Aim of the task = Copy every line from the records below that holds the word "wrist".

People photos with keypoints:
%%

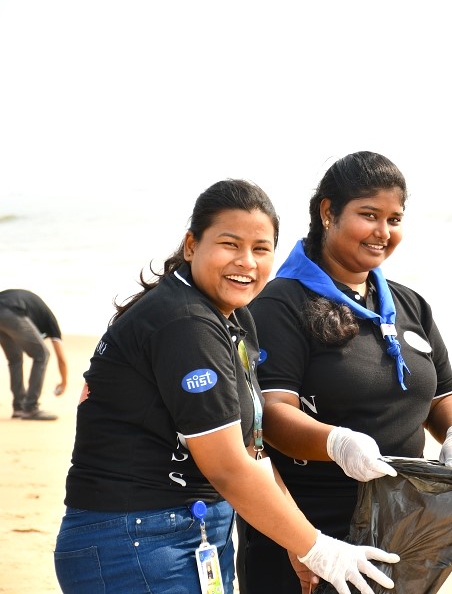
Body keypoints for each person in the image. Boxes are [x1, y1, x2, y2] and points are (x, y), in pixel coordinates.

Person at [54, 179, 399, 594]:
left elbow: (253, 450)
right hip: (135, 539)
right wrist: (318, 548)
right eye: (230, 244)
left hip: (192, 530)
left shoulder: (232, 317)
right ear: (191, 245)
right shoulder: (186, 323)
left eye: (261, 249)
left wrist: (298, 539)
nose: (246, 262)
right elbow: (227, 467)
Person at [236, 151, 452, 593]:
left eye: (394, 219)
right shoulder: (280, 305)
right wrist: (337, 443)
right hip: (310, 539)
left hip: (401, 532)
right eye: (369, 215)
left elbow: (444, 392)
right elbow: (270, 414)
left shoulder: (409, 304)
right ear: (327, 213)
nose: (383, 232)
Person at [0, 288, 68, 420]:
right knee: (42, 355)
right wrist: (64, 382)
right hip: (12, 311)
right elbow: (61, 358)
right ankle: (31, 407)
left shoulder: (36, 314)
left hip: (7, 307)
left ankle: (19, 407)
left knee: (15, 359)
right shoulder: (51, 322)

%%

Answer section =
right wrist: (318, 548)
left wrist: (298, 539)
right wrist: (337, 443)
right wrist: (64, 382)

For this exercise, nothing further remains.